◆ Task instructions
In the data below, find every line with the string "Administration" and pull it out.

◆ Front-end code change data
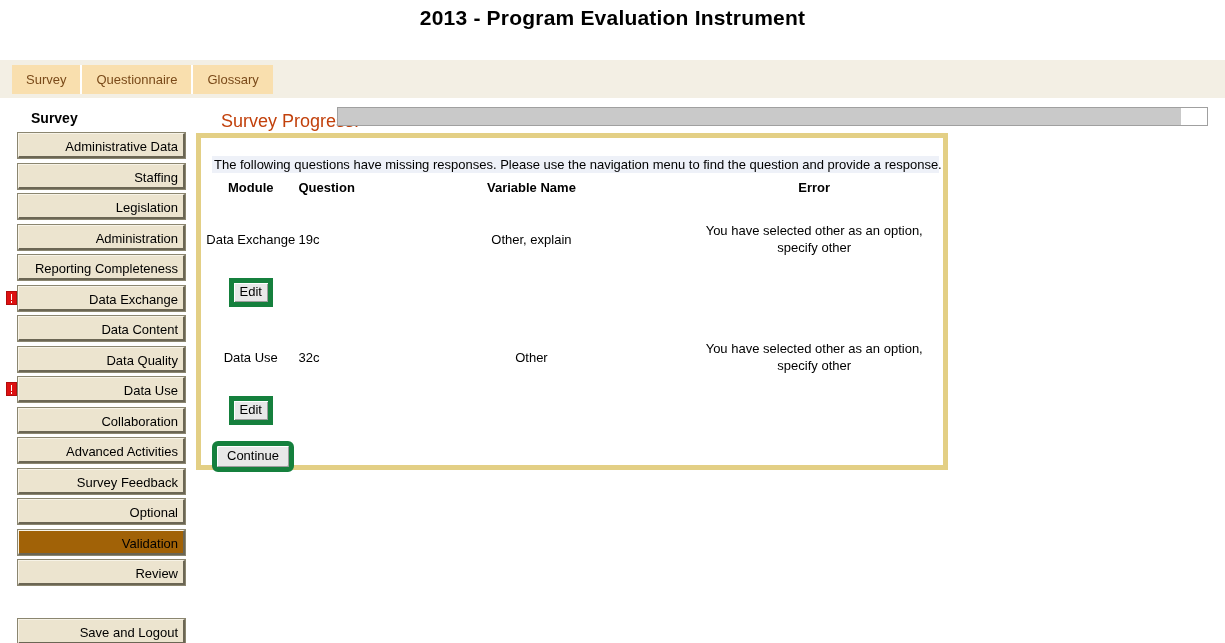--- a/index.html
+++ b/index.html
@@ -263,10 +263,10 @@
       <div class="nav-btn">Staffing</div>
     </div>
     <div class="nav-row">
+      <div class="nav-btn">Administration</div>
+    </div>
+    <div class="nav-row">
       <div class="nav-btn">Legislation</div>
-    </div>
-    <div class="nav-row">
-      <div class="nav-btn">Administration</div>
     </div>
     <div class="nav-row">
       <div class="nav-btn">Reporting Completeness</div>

◆ Solution to the exercise
+      <div class="nav-btn">Administration</div>
-      <div class="nav-btn">Administration</div>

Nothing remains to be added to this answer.